Updated: February 22, 2024 By: Guest Contributor Post a comment

Introduction

Google Sheets has become an indispensable tool for data storage and sharing in a collaborative way. Integrating Google Sheets with Python through Pandas can significantly streamline the process of reading, analyzing, and updating data programmatically. This tutorial will guide you through the process of using Pandas to read and update Google Sheets files, illustrated with two practical examples.

Prerequisites

  • Python 3.x installed
  • Pandas library installed
  • Google account
  • Access to Google Sheets API
  • Google Client Library installed

Setting up the Google Sheets API

Before diving into the code, you need to set up the Google Sheets API and create a project in the Google Developers Console:

  1. Go to the Google Developers Console, create a new project, and name it.
  2. Search for the Google Sheets API, enable it for your project, and create credentials (service account key).
  3. Download the JSON file containing your credentials and keep it safe as you will need it to authenticate your requests.
  4. Share your Google sheet with the email address provided in your JSON credentials, giving it editor rights.

Example 1: Reading Google Sheets Data into Pandas DataFrame

Step 1: Install the necessary libraries by running:

pip install --upgrade google-auth-oauthlib google-auth-httplib2 pandas gspread

Step 2: Authenticate and Connect to the Google Sheets:

import pandas as pd
import gspread
from google.oauth2.service_account import Credentials

# Define the scope
scope = [
    'https://www.googleapis.com/auth/spreadsheets',
    'https://www.googleapis.com/auth/drive'
]

# Add credentials
creds = Credentials.from_service_account_file('path/to/your/credentials.json', scopes=scope)

# Authenticate and create the client
client = gspread.authorize(creds)

# Open the spreadsheet
sheet = client.open('Your Sheet Name').sheet1

Step 3: Read data into a Pandas DataFrame:

data = sheet.get_all_records()
df = pd.DataFrame(data)
print(df)

This simple sequence of instructions allows you to load data from a Google Sheet into a pandas DataFrame, making it readily available for analysis, visualization, or further processing.
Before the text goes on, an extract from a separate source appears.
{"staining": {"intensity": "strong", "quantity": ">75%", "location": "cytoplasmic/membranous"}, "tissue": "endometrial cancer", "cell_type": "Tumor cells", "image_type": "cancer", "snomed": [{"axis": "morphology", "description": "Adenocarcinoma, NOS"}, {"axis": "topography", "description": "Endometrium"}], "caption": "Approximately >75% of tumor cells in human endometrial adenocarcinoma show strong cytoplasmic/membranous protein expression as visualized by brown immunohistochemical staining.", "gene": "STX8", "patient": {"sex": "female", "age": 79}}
Example 2: Updating Google Sheets from Pandas DataFrame

Once your data is processed and you want to update or append to your Google Sheet, follow these steps:

Step 1: Assuming you have a DataFrame df you wish to upload:

import pandas as pd
import gspread
df = pd.DataFrame({
  'Column1': [1, 2, 3],
  'Column2': ['a', 'b', 'c']
})

Step 2: Authenticate and connect to Google Sheets (if not already done as per Example 1).
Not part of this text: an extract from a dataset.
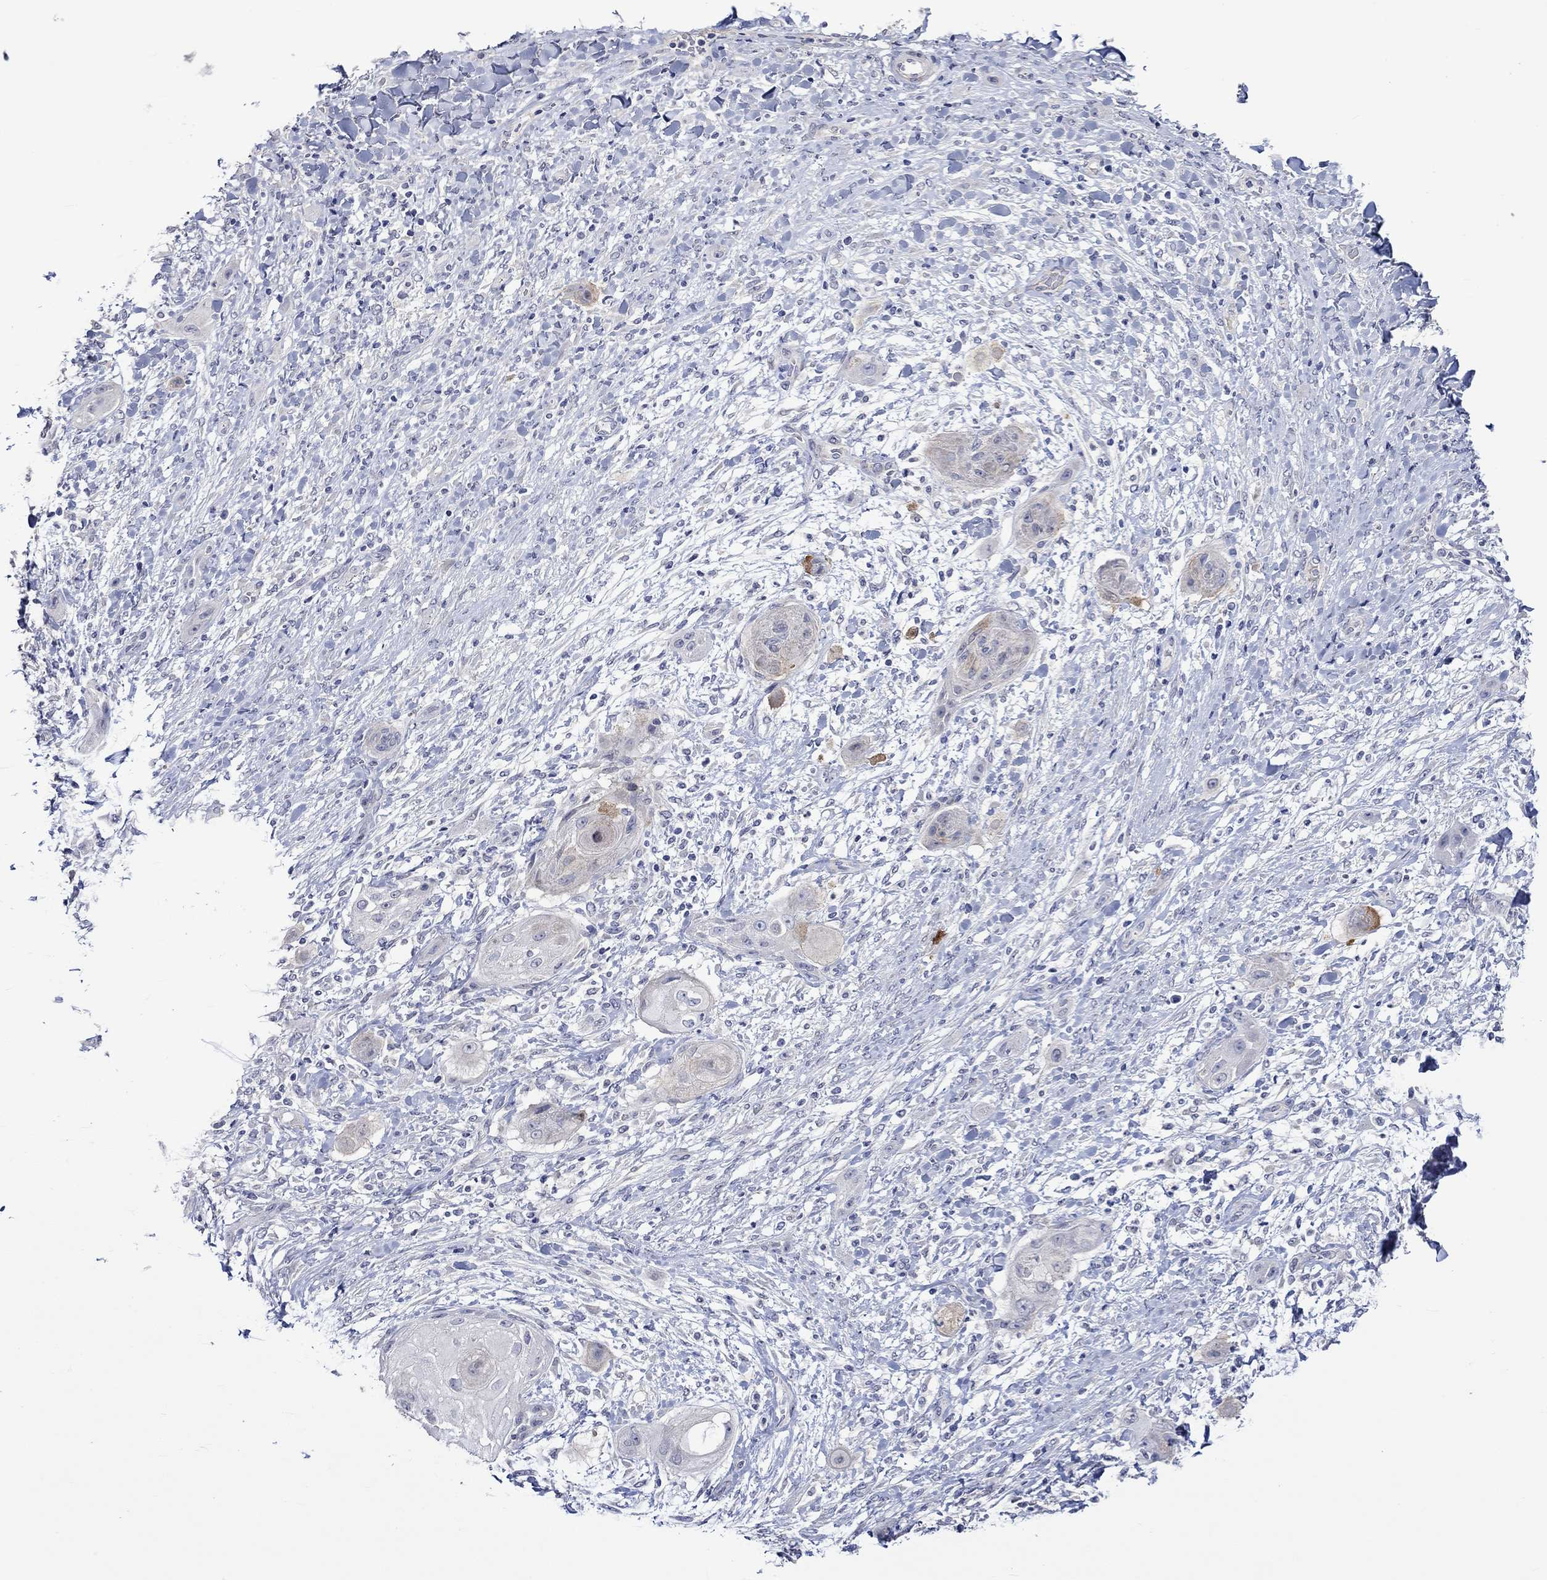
{"staining": {"intensity": "negative", "quantity": "none", "location": "none"}, "tissue": "skin cancer", "cell_type": "Tumor cells", "image_type": "cancer", "snomed": [{"axis": "morphology", "description": "Squamous cell carcinoma, NOS"}, {"axis": "topography", "description": "Skin"}], "caption": "The image demonstrates no staining of tumor cells in skin cancer (squamous cell carcinoma).", "gene": "CRYAB", "patient": {"sex": "male", "age": 62}}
Step 3: Update your sheet:

sheet.update([df.columns.values.tolist()] + df.values.tolist())

This will replace the entire content of your sheet with the DataFrame. If you only need to append data, use sheet.append_rows(df.values.tolist()) instead.

Conclusion

Integrating Pandas with Google Sheets offers powerful capabilities for data manipulation and analysis. By following these examples, you should now be equipped to read from and write to Google Sheets using Python and Pandas. Don’t forget that the scope of what you can achieve extends much further, with Pandas providing extensive functionalities for data analysis and manipulation. The combination of these technologies opens up a wide array of possibilities for automating and streamlining data handling tasks.

Keep exploring and experimenting with different functions both in Pandas and the Google Sheets API to fully leverage the potential of this integration.